Quoi qu’il en soit, la faillite retentissante du capitalisme accule ses bénéficiaires à essayer de transférer la légitime colère du peuple sur un autre objet qu’eux-mêmes, quelque chose qui leur soit proche mais dont ils peuvent se passer avec profit, le libéralisme, exactement de la même manière que l’on essaie de transmuer le rejet d’une immigration esclavagiste en haine de l’Islam. Après s’être servi de la liberté pour justifier son expansion, le capital l’emploie une deuxième fois pour fuir ses reponsabilités. Alors, on nous présente l’Etat comme le recours ultime, dans la concurrence des nations entre elles. On va utiliser la monnaie, les frontières et tout ce que l’on peut comme armes contre les pays émergents, car il nous faut des marchés. Prisonniers du paradigme productiviste, eurosceptiques et eurolâtres, socialistes, lepénistes, gauchistes et sarkozystes communient dans cette idée que nous devrions nous armer pour faire face à la concurrence internationale.

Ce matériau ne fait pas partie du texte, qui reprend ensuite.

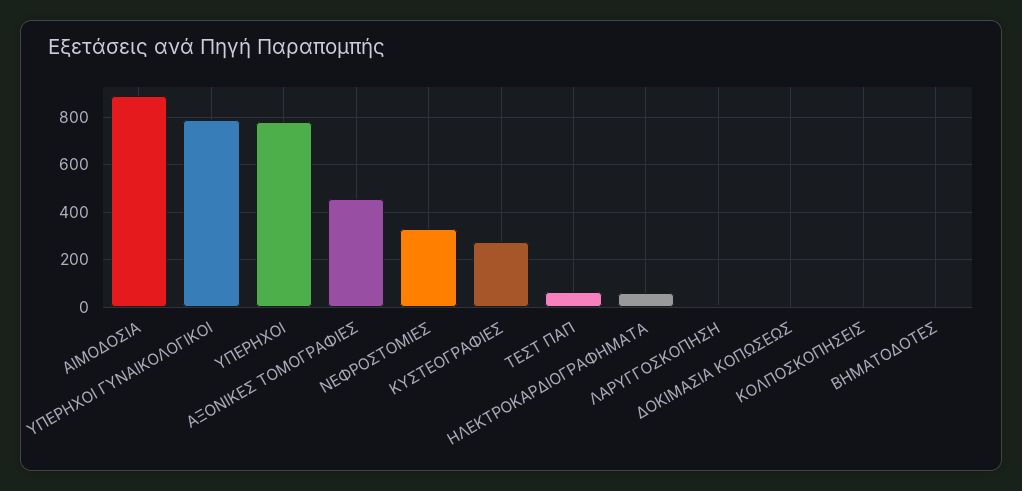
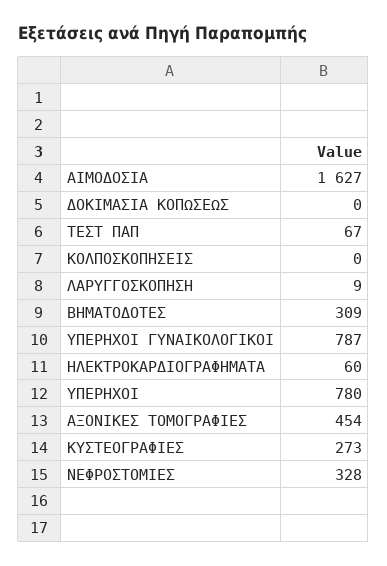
  {
-   "ΑΙΜΟΔΟΣΙΑ": 900,
+   "ΑΙΜΟΔΟΣΙΑ": 1627,
    "ΥΠΕΡΗΧΟΙ ΓΥΝΑΙΚΟΛΟΓΙΚΟΙ": 787,
    "ΥΠΕΡΗΧΟΙ": 780,
    "ΑΞΟΝΙΚΕΣ ΤΟΜΟΓΡΑΦΙΕΣ": 454,
    "ΝΕΦΡΟΣΤΟΜΙΕΣ": 328,
    "ΚΥΣΤΕΟΓΡΑΦΙΕΣ": 273,
    "ΤΕΣΤ ΠΑΠ": 67,
    "ΗΛΕΚΤΡΟΚΑΡΔΙΟΓΡΑΦΗΜΑΤΑ": 60,
    "ΛΑΡΥΓΓΟΣΚΟΠΗΣΗ": 9,
    "ΔΟΚΙΜΑΣΙΑ ΚΟΠΩΣΕΩΣ": 0,
    "ΚΟΛΠΟΣΚΟΠΗΣΕΙΣ": 0,
-   "ΒΗΜΑΤΟΔΟΤΕΣ": 0
+   "ΒΗΜΑΤΟΔΟΤΕΣ": 309
  }

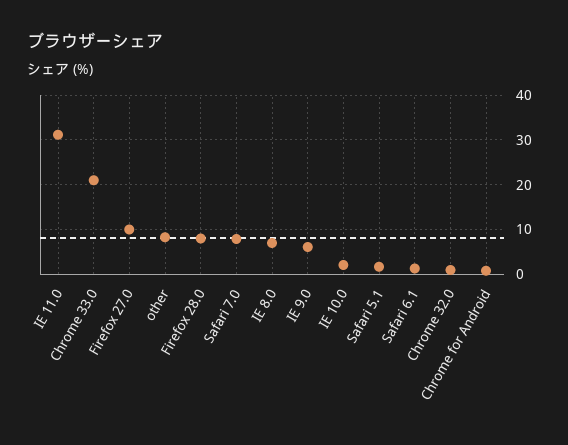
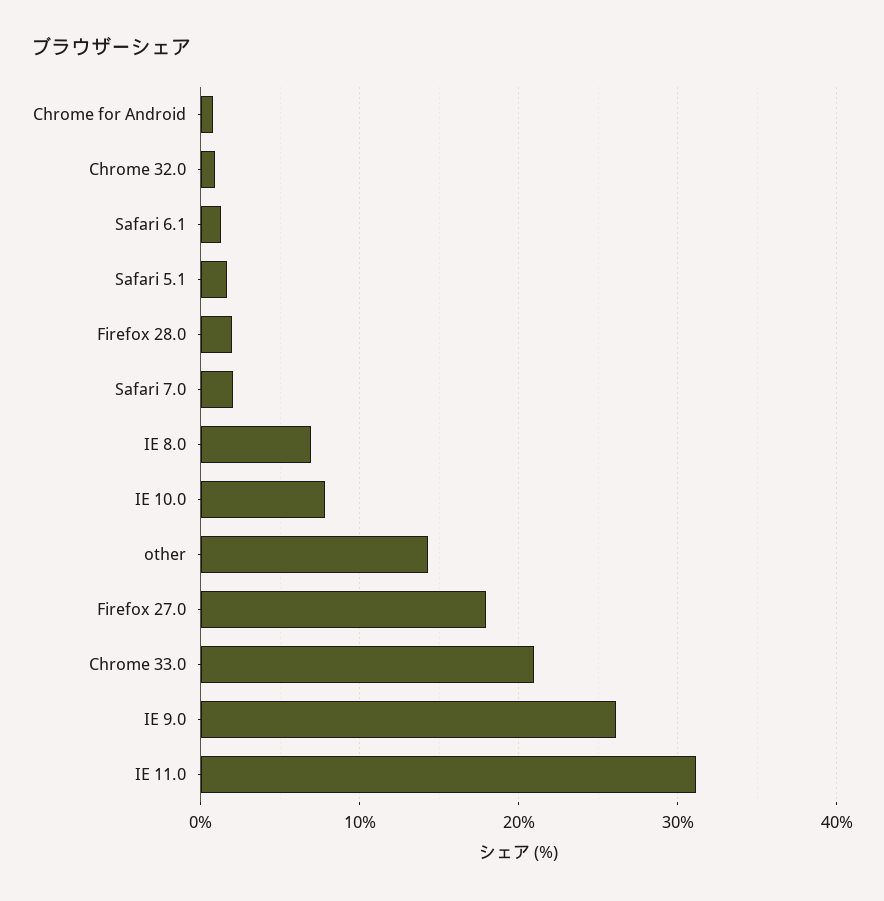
  {
    "IE 11.0": 31,
    "Chrome 33.0": 21,
-   "Firefox 27.0": 10,
+   "Firefox 27.0": 18,
-   "other": 8,
+   "other": 14,
-   "Firefox 28.0": 8,
+   "Firefox 28.0": 2,
-   "Safari 7.0": 8,
+   "Safari 7.0": 2,
    "IE 8.0": 7,
-   "IE 9.0": 6,
+   "IE 9.0": 26,
-   "IE 10.0": 2,
+   "IE 10.0": 8,
    "Safari 5.1": 2,
    "Safari 6.1": 1,
    "Chrome 32.0": 1,
    "Chrome for Android": 1
  }

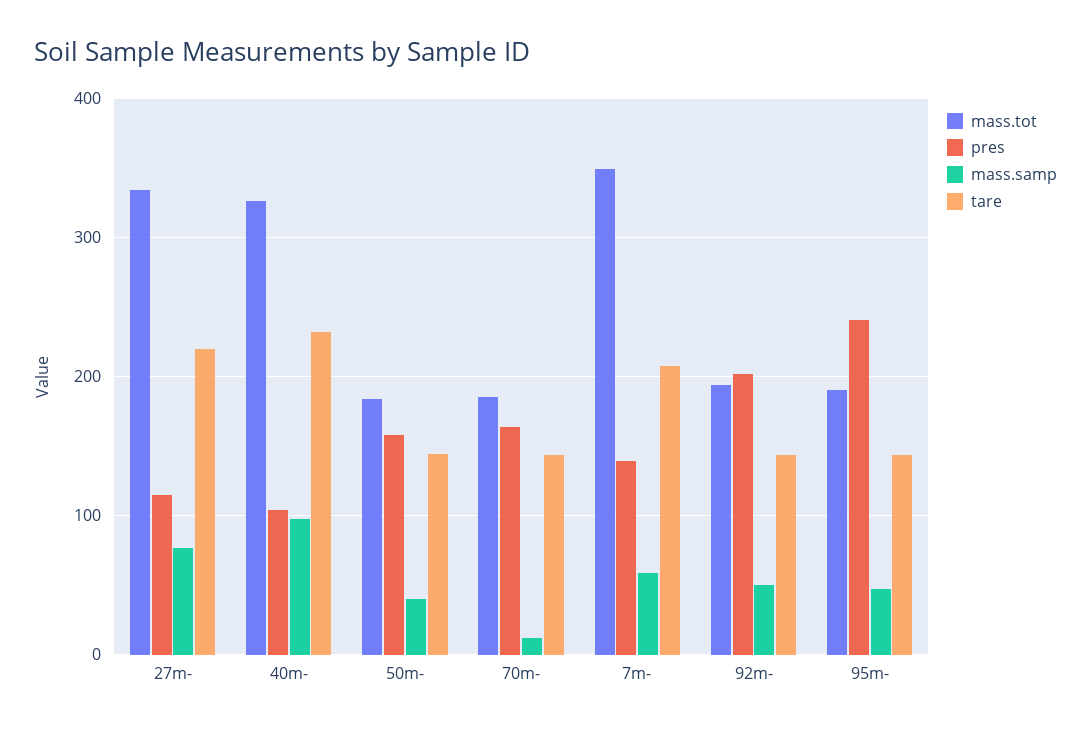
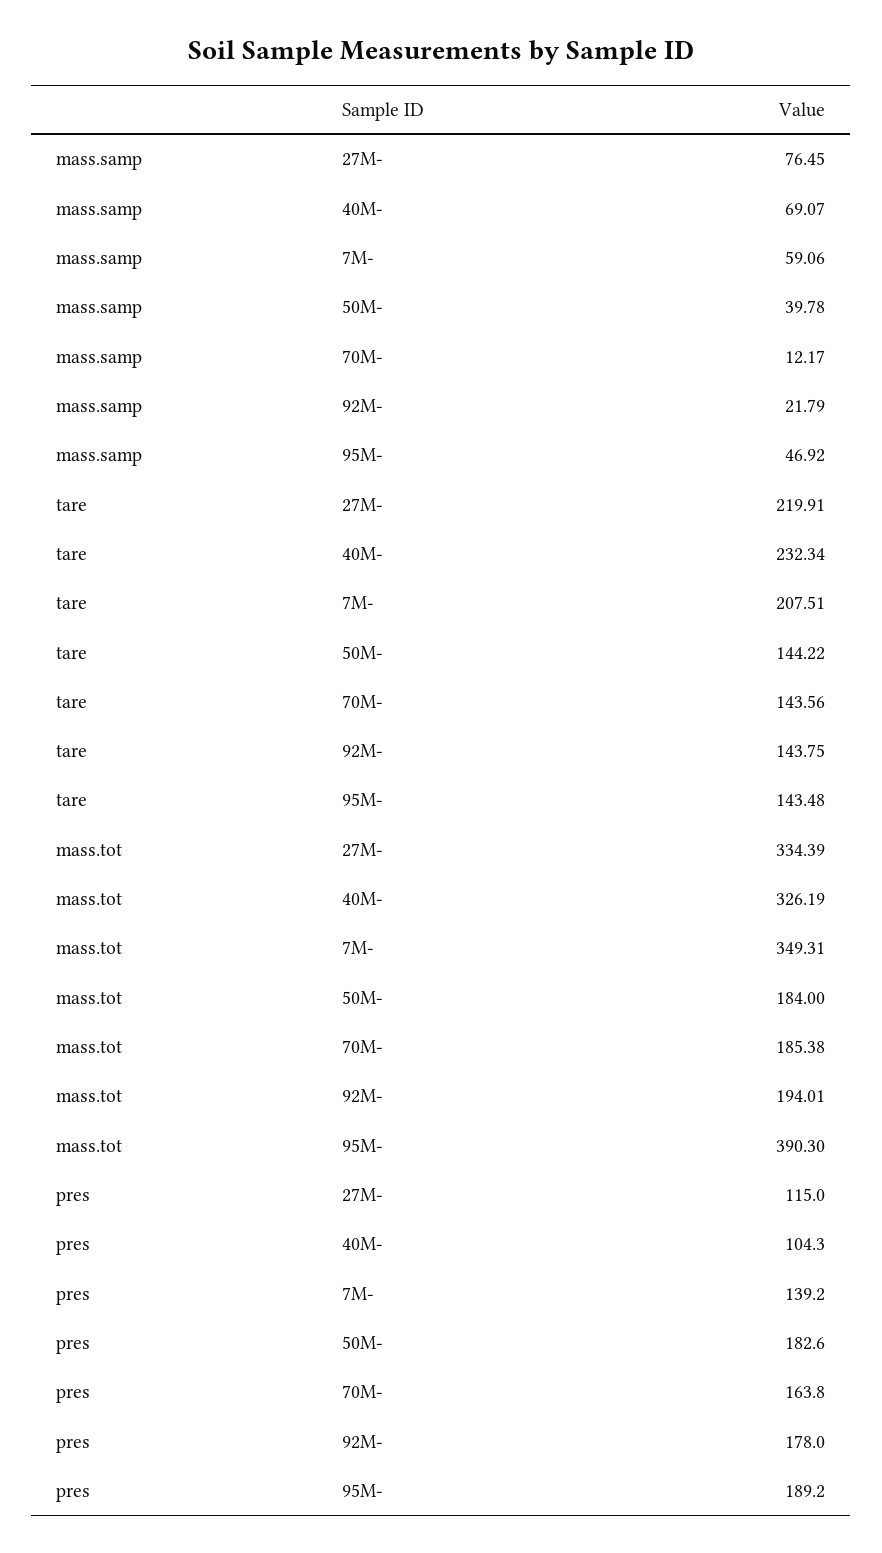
  {
    "mass.tot": {
      "27m-": 334.39,
      "40m-": 326.19,
      "50m-": 184,
      "70m-": 185.38,
      "7m-": 349.31,
      "92m-": 194.01,
-     "95m-": 190
+     "95m-": 390.3
    },
    "pres": {
      "27m-": 115,
      "40m-": 104.3,
-     "50m-": 160,
+     "50m-": 182.6,
      "70m-": 163.8,
      "7m-": 139.2,
-     "92m-": 200,
+     "92m-": 178,
-     "95m-": 240
+     "95m-": 189.2
    },
    "mass.samp": {
      "27m-": 76.45,
-     "40m-": 100,
+     "40m-": 69.07,
      "50m-": 39.78,
      "70m-": 12.17,
      "7m-": 59.06,
-     "92m-": 50,
+     "92m-": 21.79,
      "95m-": 46.92
    },
    "tare": {
      "27m-": 219.91,
      "40m-": 232.34,
      "50m-": 144.22,
      "70m-": 143.56,
      "7m-": 207.51,
      "92m-": 143.75,
      "95m-": 143.48
    }
  }

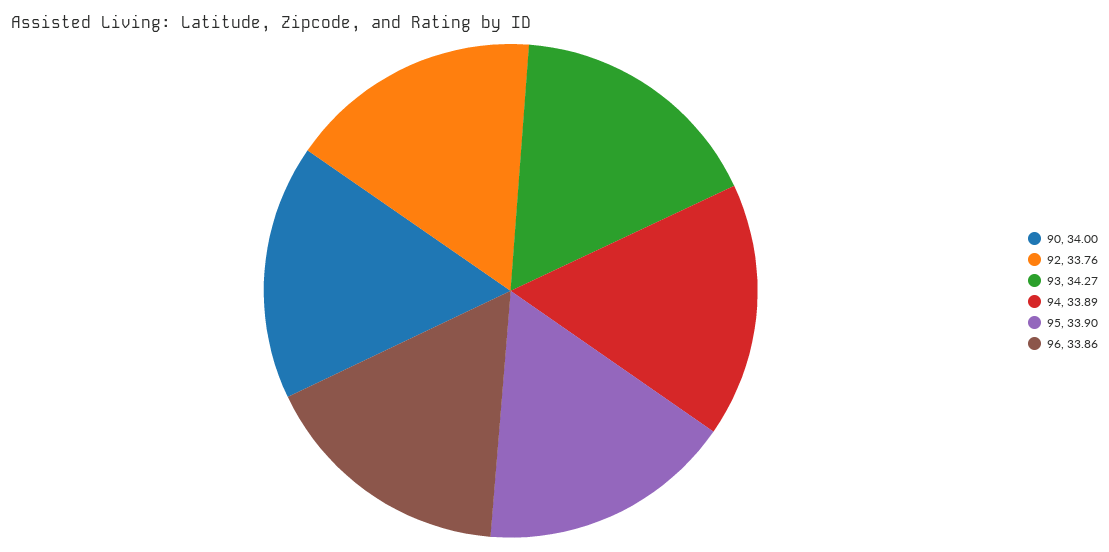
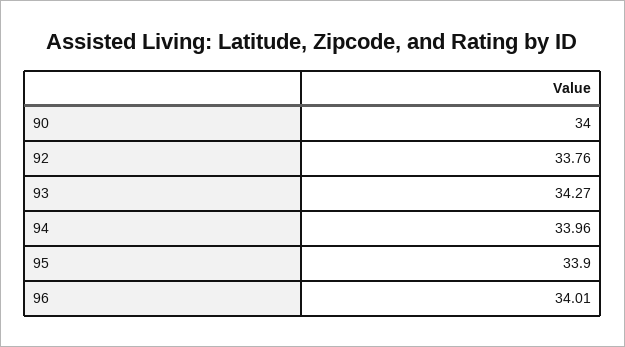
  {
    "90": 34,
    "92": 33.76,
    "93": 34.27,
-   "94": 33.89,
+   "94": 33.96,
    "95": 33.9,
-   "96": 33.86
+   "96": 34.01
  }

Aujourd’hui, c’est bien à cette guerre mondiale qu’il faut échapper, car, nonobstant quelle pourrait déboucher sur une guerre réelle qui signifierait pour la France la nécessité de choisir entre la bombe ou la mort, cette guerre ne pourra être menée efficacement qu’au prix de la subordination de tout et de tous à un productivisme capitaliste dirigé par l’Etat. Ajoutez à cela ce racisme au carré qui voit dans les races des dégénérescences morbides, et vous avez le fascisme du vingt-et-unième siècle. Réjouissante perspective qui n’empêchera pas l’homme festif et inaltérablement heureux de danser en rond autour de sa fierté.